The characters engage in two forms of narrative I often think about and contrast. Superman’s stories are proscriptive—they desribe the world as it ought to be. The writers are saying, “Look kids, here’s how you should behave in these situations.” Spider-Man’s stories are more descriptive—they describe the world as it is (umm, ignoring the fact that a man is climbing walls and shooting webs, etc.) . Spider-Man’s writers acknowledged people have moral failings, they often need to seek redemption, and they won’t do “the right thing (TM)” every time.

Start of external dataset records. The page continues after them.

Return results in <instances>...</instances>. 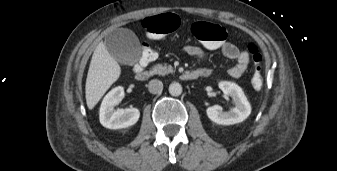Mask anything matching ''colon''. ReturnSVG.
<instances>
[{"label": "colon", "instance_id": "obj_1", "mask_svg": "<svg viewBox=\"0 0 337 171\" xmlns=\"http://www.w3.org/2000/svg\"><path fill=\"white\" fill-rule=\"evenodd\" d=\"M145 33L150 38H160L163 35L175 31L180 25V19L173 14H162L158 16L146 17L140 22ZM191 32L193 36L201 41L204 48L217 50L224 44L227 38L226 29L220 25L197 21L192 25ZM142 64H147L156 58L157 50L150 40H145L141 44ZM248 52L252 58L254 70L251 83L254 88L260 89L263 86V56L255 43L248 44Z\"/></svg>", "mask_w": 337, "mask_h": 171}]
</instances>
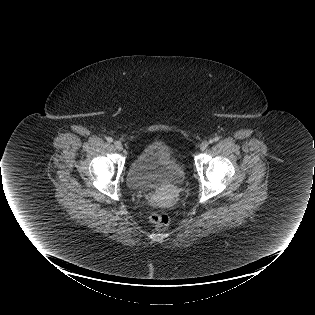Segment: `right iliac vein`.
Wrapping results in <instances>:
<instances>
[{"mask_svg":"<svg viewBox=\"0 0 315 315\" xmlns=\"http://www.w3.org/2000/svg\"><path fill=\"white\" fill-rule=\"evenodd\" d=\"M114 146L116 147L117 150L121 151L123 149V146L121 144V142L119 141H115L114 142Z\"/></svg>","mask_w":315,"mask_h":315,"instance_id":"obj_1","label":"right iliac vein"}]
</instances>
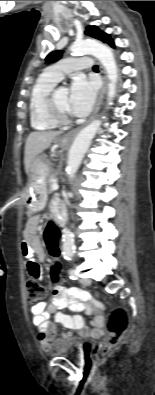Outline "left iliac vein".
I'll list each match as a JSON object with an SVG mask.
<instances>
[{
    "instance_id": "left-iliac-vein-1",
    "label": "left iliac vein",
    "mask_w": 155,
    "mask_h": 395,
    "mask_svg": "<svg viewBox=\"0 0 155 395\" xmlns=\"http://www.w3.org/2000/svg\"><path fill=\"white\" fill-rule=\"evenodd\" d=\"M80 283L84 286H89L91 284V280L89 278H80Z\"/></svg>"
}]
</instances>
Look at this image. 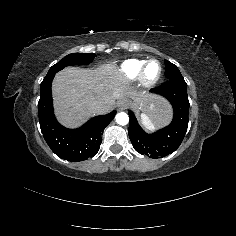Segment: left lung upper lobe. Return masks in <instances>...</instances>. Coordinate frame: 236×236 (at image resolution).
I'll return each instance as SVG.
<instances>
[{
  "instance_id": "5c2ea615",
  "label": "left lung upper lobe",
  "mask_w": 236,
  "mask_h": 236,
  "mask_svg": "<svg viewBox=\"0 0 236 236\" xmlns=\"http://www.w3.org/2000/svg\"><path fill=\"white\" fill-rule=\"evenodd\" d=\"M166 70H165V77L167 80L169 79H183L179 69L176 65L172 64L171 62L164 60Z\"/></svg>"
}]
</instances>
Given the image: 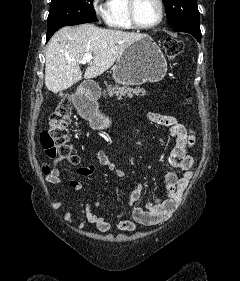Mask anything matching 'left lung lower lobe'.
Listing matches in <instances>:
<instances>
[{"label": "left lung lower lobe", "mask_w": 240, "mask_h": 281, "mask_svg": "<svg viewBox=\"0 0 240 281\" xmlns=\"http://www.w3.org/2000/svg\"><path fill=\"white\" fill-rule=\"evenodd\" d=\"M175 31H181V32H187L191 35H193L197 41H201V31L200 26L199 27H193V26H180L177 28H174Z\"/></svg>", "instance_id": "left-lung-lower-lobe-1"}]
</instances>
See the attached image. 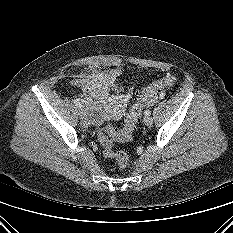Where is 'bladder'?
I'll use <instances>...</instances> for the list:
<instances>
[{
	"label": "bladder",
	"instance_id": "obj_1",
	"mask_svg": "<svg viewBox=\"0 0 233 233\" xmlns=\"http://www.w3.org/2000/svg\"><path fill=\"white\" fill-rule=\"evenodd\" d=\"M83 106L91 124L98 125L104 121L106 113L98 101L87 99L83 101Z\"/></svg>",
	"mask_w": 233,
	"mask_h": 233
}]
</instances>
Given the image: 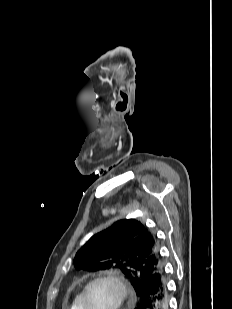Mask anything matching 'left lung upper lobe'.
<instances>
[{
  "mask_svg": "<svg viewBox=\"0 0 232 309\" xmlns=\"http://www.w3.org/2000/svg\"><path fill=\"white\" fill-rule=\"evenodd\" d=\"M74 265L78 270L92 272L119 269L139 299L162 261L156 236L141 222L123 219L93 235L77 252Z\"/></svg>",
  "mask_w": 232,
  "mask_h": 309,
  "instance_id": "1",
  "label": "left lung upper lobe"
}]
</instances>
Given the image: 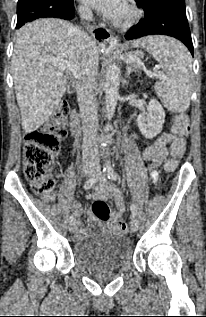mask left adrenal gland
<instances>
[{
	"label": "left adrenal gland",
	"instance_id": "1",
	"mask_svg": "<svg viewBox=\"0 0 206 317\" xmlns=\"http://www.w3.org/2000/svg\"><path fill=\"white\" fill-rule=\"evenodd\" d=\"M133 71H134V69H133L132 67L127 66V72H126V74H125V77H126V78L129 77L130 74H131V72H133Z\"/></svg>",
	"mask_w": 206,
	"mask_h": 317
}]
</instances>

(I should be clear that Spider-Man isn’t some deranged maniac: he does the right thing eventually. In the 1970s, Marvel would introduce characters like Wolverine and the Punisher who really strayed from proscriptive moralizing by killing their foes.)

The problem, at least from my view, is that proscriptive stories are boring—they’re a bit like the “And that’s one to grow on” moral fables that littered NBC’s Saturday morning television in the 1980s. Descriptive stories have broader narrative possibilities and just feel more true to me.

Of course, it all comes down to personal preference and a reader’s personality. There may be a kind of safety to be found in morally pure characters, a predictability that assuages a readers’s unease about the capriciousness of life. On the flip side, more adventurous readers may engage in novelty seeking, looking for characters who break the Superman mold.